Let's come to women with fibroids and having issues getting pregnant, some are afraid to go into fibroid surgery while some believe with the fibroid they can still get pregnant, how do you advice such women?
Fibroids can have an impact on fertility. Fibroids coexisting in pregnancy can also increase the chances of miscarriage, preterm delivery, and preterm rupture of membranes. However, the extent of these effects depends on factors such as the number, location, and size of the fibroids. It is important to note that surgery isn't always the first treatment option. In some cases, the surgery itself may potentially lead to infertility. That's why I take an individualized approach with my patients. If the fibroids are small, few in number, not in the lining of the womb, and not causing symptoms like heavy menstrual bleeding or severe pain during periods, I may not recommend fibroid surgery. I believe that it is still possible to conceive with fibroids, as there are other potential causes of infertility that we can investigate and manage accordingly. However, if fibroid surgery is absolutely necessary, I would recommend it and take all necessary precautuons to ensure the best outcome. It is always better to prioritize a successful pregnancy rather than risk a miscarriage or preterm delivery.
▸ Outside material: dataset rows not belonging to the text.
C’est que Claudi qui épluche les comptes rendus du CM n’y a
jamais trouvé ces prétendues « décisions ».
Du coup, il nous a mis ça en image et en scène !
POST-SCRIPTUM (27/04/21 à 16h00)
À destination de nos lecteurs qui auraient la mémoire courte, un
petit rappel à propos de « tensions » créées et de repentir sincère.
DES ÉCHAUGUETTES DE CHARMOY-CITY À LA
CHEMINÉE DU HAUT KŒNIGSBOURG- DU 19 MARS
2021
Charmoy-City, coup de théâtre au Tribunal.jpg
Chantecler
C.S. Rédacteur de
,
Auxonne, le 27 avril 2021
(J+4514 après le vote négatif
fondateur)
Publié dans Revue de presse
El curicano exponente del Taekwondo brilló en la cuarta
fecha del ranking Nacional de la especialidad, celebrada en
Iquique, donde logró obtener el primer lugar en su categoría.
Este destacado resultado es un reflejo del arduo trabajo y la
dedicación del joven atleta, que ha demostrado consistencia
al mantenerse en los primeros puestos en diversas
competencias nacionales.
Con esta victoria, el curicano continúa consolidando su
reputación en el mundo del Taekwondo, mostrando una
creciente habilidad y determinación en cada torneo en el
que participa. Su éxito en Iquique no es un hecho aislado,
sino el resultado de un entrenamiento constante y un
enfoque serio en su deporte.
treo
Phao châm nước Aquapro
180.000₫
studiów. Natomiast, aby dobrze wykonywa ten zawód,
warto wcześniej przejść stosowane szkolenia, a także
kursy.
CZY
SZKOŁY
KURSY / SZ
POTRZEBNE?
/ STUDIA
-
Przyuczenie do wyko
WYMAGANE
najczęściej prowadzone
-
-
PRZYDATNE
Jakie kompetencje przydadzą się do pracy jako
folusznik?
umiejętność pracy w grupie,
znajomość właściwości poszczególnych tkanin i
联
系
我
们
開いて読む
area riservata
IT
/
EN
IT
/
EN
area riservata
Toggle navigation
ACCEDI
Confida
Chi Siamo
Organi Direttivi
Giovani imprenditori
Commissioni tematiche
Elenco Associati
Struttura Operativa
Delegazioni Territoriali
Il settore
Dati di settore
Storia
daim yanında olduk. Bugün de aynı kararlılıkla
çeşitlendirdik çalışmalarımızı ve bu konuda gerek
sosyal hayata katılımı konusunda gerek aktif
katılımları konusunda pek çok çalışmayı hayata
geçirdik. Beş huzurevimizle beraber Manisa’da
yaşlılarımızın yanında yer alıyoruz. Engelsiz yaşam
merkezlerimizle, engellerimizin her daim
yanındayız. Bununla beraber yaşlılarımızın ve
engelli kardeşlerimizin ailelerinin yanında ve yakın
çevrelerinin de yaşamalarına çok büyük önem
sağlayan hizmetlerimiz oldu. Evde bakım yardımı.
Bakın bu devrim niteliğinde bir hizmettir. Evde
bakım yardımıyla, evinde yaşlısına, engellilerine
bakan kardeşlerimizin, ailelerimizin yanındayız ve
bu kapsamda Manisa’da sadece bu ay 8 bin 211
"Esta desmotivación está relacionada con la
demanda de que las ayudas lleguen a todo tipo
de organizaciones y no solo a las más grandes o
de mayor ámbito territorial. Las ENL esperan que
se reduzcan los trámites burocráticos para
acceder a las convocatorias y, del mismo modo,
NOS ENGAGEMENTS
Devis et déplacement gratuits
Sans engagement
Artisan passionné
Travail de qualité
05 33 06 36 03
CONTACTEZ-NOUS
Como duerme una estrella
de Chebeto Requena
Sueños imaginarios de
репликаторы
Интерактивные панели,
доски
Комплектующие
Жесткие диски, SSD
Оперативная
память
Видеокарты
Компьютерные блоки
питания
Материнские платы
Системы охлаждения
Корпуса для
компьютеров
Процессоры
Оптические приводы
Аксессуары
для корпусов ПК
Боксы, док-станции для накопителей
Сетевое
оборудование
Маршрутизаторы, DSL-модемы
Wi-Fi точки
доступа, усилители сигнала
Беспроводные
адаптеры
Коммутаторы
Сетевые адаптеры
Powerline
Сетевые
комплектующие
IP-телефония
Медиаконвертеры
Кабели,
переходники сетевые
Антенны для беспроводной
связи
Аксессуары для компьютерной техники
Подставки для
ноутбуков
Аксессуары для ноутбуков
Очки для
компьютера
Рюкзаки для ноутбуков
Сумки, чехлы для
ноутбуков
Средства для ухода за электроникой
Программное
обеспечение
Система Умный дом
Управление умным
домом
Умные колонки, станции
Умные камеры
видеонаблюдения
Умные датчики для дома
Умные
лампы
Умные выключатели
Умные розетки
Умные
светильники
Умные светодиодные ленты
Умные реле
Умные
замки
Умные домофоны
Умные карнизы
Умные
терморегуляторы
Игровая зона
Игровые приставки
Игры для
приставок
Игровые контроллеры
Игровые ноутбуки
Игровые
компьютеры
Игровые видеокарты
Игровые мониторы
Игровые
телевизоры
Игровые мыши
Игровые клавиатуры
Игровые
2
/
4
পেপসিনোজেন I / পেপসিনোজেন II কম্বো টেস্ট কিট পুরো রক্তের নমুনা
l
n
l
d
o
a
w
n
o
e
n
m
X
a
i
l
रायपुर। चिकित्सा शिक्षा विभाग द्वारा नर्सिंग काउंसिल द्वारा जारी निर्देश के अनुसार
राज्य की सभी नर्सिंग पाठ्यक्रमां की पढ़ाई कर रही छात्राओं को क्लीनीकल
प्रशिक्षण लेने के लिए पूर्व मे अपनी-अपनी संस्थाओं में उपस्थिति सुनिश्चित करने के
Have you for once thought of japa-ing?
Whenever I hear that a friend or colleague has left Nigeria, the idea of "jap-ing" pops into my mind. But let me tell you, it's usually just a temporary thing. You see, I became a doctor for a reason - to help those in need. And boy, do we have a lot of people here in Nigeria who are in need of medical aid. Now, I understand that not everyone can leave the country, and that's where I come in. I've made the conscious decision to stay back and be there for my fellow Nigerians. I know I am an exceptional doctor, and it would break my heart to deprive my fellow Nigerians of the care they deserve. That's why I work in a government hospital, so that even those who can't afford private healthcare can still receive top-notch specialist care. It's all about ensuring that everyone, regardless of their financial situation, has access to quality medical treatment.
Any thing you would want to add?
I would want to end with a special thank you to my medical officer Dr Henry Asoro for constantly pushing me to be better. I am a very shy person and at first i didn't want to accept the invitation to speak at the conference, but he encouraged me to.